Anyway, Fleury quickly assembles a small A-team of investigative agents to go visit Riyadh. He encounters lots of (perfectly reasonable) diplomatic opposition, but he finagles a way to get his crew in, which includes explosives expert Grant Sykes (Chris Cooper), forensics examiner Janet Mayes (Jennifer Garner), and intelligence analyst Adam Leavitt (Jason Bateman). They arrive to find the Saudi police captain in charge of the investigation, Al Ghazi (Ashraf Barhom) reluctant to let them do much. Housed in a makeshift arrangement in a gym, Fleury and his crew chafe under all of the restrictions placed upon them. They cannot touch evidence, or talk to anyone, but they do find the detonator for one of the bombs, and gradually Fleury and Al Ghazi get to know and like one another as if they were in a buddy cop film like 48 Hours. As they slowly win the trust of the police and the local Prince Ahmed bin Khaled, the FBI agents get closer and closer to the terrorist cell. At one point, Fleury says “America is not perfect,” but they can investigate well, and for a time the film takes on the suspense of a detective story.

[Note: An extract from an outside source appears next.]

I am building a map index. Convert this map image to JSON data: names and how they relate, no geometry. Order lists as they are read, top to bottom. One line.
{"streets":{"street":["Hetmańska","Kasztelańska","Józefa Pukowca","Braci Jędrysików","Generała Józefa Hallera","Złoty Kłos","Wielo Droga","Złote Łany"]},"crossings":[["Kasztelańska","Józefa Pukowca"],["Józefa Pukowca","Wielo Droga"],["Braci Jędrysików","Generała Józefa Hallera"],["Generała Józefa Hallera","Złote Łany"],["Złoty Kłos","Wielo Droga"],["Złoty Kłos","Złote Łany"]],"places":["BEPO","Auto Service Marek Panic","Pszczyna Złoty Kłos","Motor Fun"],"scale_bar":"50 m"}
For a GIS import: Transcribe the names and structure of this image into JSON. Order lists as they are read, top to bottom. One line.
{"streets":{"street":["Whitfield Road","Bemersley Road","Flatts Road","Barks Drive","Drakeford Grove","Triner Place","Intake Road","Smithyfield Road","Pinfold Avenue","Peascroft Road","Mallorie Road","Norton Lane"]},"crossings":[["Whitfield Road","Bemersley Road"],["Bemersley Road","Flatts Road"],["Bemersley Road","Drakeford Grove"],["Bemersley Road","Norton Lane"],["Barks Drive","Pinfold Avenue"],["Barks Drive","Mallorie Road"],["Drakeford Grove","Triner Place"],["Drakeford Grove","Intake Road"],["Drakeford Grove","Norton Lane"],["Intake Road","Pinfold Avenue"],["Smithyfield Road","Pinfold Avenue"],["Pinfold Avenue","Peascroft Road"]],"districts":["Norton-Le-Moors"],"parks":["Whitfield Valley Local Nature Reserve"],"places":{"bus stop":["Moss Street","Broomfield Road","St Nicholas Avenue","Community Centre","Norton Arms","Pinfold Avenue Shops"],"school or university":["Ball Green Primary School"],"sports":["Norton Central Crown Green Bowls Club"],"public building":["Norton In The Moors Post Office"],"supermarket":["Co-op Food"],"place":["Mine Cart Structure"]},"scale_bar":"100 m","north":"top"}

As the film turns to the usual violence-filled conclusion, I kept thinking of the complexities of A Mighty Heart. In that film based on a true story, a reporter, Danny Pearl, gets kidnapped and eventually beheaded by an extremist group in Pakistan. For much of the film, his wife and the audience have no idea what is going on, and the filmmakers depict the Pakistan milieu as a maze where deciphering who did what becomes enormously complex, so of course the movie tanked in the box office. In The Kingdom, the filmmakers confront a similar situation by having the FBI team show up, figure things out, and blow stuff up. Even with Jamie Foxx’s acting ability and righteous outrage, The Kingdom strains credulity. At one point his character asks the Saudi police captain “Which side do you think Allah is on?” For all of its pretensions of taking on contemporary political issues, Universal Studios proves it is mostly on the side of making money.

Comments

Roy said…
I fully agree with your comments about The Kingdom. Personlly, I enjoyed the film as a Hollywood action thriller, while disregarding its superficial and confused handling of the subject matter (that I assume to be America's precarious presence in and relations with the Arab nations, in this case, Saudi Arabia).

It's not surprising that this is a Michael Mann production. Mann has given us several pseudo-realistic or pseudo-factual films (e.g., The Last of the Mohicans, Heat, Collateral, Miami Vice). These films have all the semblance of reality; they are not only highly entertaining but also seem convincingly real. In my mind, I have almost no doubt that all drug dealers, professional killers, cops, and Mohican and Huron Indians in real life look exactly as they do in Mann's films; except I know they probably don't (or maybe some of them do).

The Insider probably represents the most factual piece of filmmaking I have seen from Mann. (I haven't had the opportunity to see Ali yet.)

I think what's important is that viewers distinguish between their goals in watching a film: do I want to be entertained? Do I want to be informed and educated? Or do I want a different point of view, one that asks, what if? These goals do not necessarily exclude each other, but it is rare they usually go well together, and you can't score top marks on all counts; something's got to give.

In an ironic and perhaps unintentional way, the film may represent accurately the real sitation: many Americans approach the problem of the middle east in a Hollywood reductionist manner.
Good points, Roy.

Ideally, Americans should study the culture and political background of a country at length before acting on anything in the Middle East, but that would make for a long, dull movie. The Kingdom highlights our ignorance in a way.

I agree with you that The Insider is one of Mann's best films. I'm still astonished that he had anything to do with Hancock.